The responses are immediate - not a timeout issue.

I see “Truncated, retrying in TCP mode”; which client are you using to do that lookup?

using windows nslookup

maybe it is a UDP/TCP thing…
one single record lookup should not require TCP and forcing TCP may be violating the RFC…

2.5 hours later and we still have no solution…
https://letsdebug.net/pioneerdm.com

to recap what I consider when trying to eliminate Single Points Of Failure as related to DNS:
(in these cases more is always better)

  • number of DNS providers
  • number of datacenters
  • number of AS numbers used
  • number of TLD used by name servers
  • name servers accessibility via IPv4, IPv6

If you only have one DNS provider, who services your DNS form only one datacenter, that uses only one AS number, and whose name servers all end with the same TLD, and only use IPv4, then you should expect, and/or already be accustomed to, DNS outages.
At which point your only hope is to increase the TTL time and hope for mercy from the Internet caching systems.

I just tried requesting a certificate for this name from another machine and I saw a successful connection from Let’s Encrypt to the real sftp.pioneerdm.com, which of course didn’t have the challenge set up and gave a (correct) challenge validation failure. I don’t believe that there’s an underlying DNS error causing this problem and I believe that trying with a different client will produce a more useful error message.

DNS redundancy is great for site reliability, but I think it’s a red herring with respect to this issuance failure.

To put this another way, the actual production Let’s Encrypt CA accepted the current DNS configuration enough to make an HTTP request to sftp.pioneerdm.com to attempt to validate an HTTP-01 challenge.
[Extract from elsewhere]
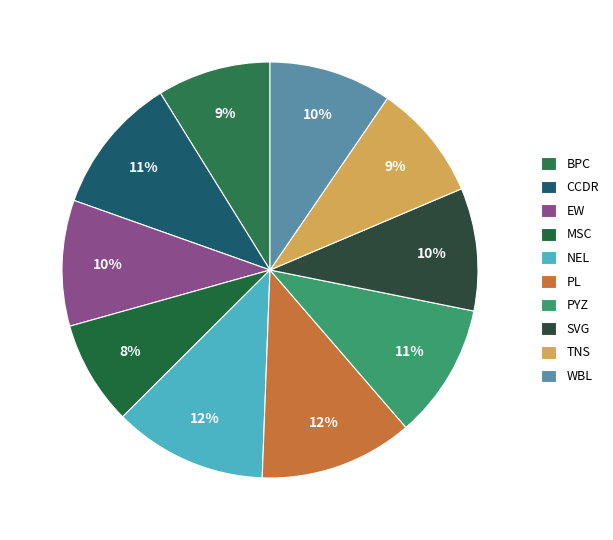

Does TNS represent more than half of the total?

No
That’s much further than it would have gotten if it believed there was a DNS error.

It wouldn’t be the first red head I’ve fallen for - lol

I think he’s a 9-5 guy, so we may not hear anything until Monday morning…
By then, who knows, it just might magically work without him making any changes at all.
Yay! The tiny Internet elves will have saved the day!

Thanks everyone for the help. I was able to resolve the issue this morning.

I ended up using the ZeroSSL Client. It had more options to troubleshoot than the LetsEncrypt Client did. Firing up with ZeroSSL Cient showed that DNS was fine and entering my csr and key files as parameters got me quickly renewed.

Renewal was just the first part as I then had to figure out how to get the newly renewed cert into the MAMP Pro system.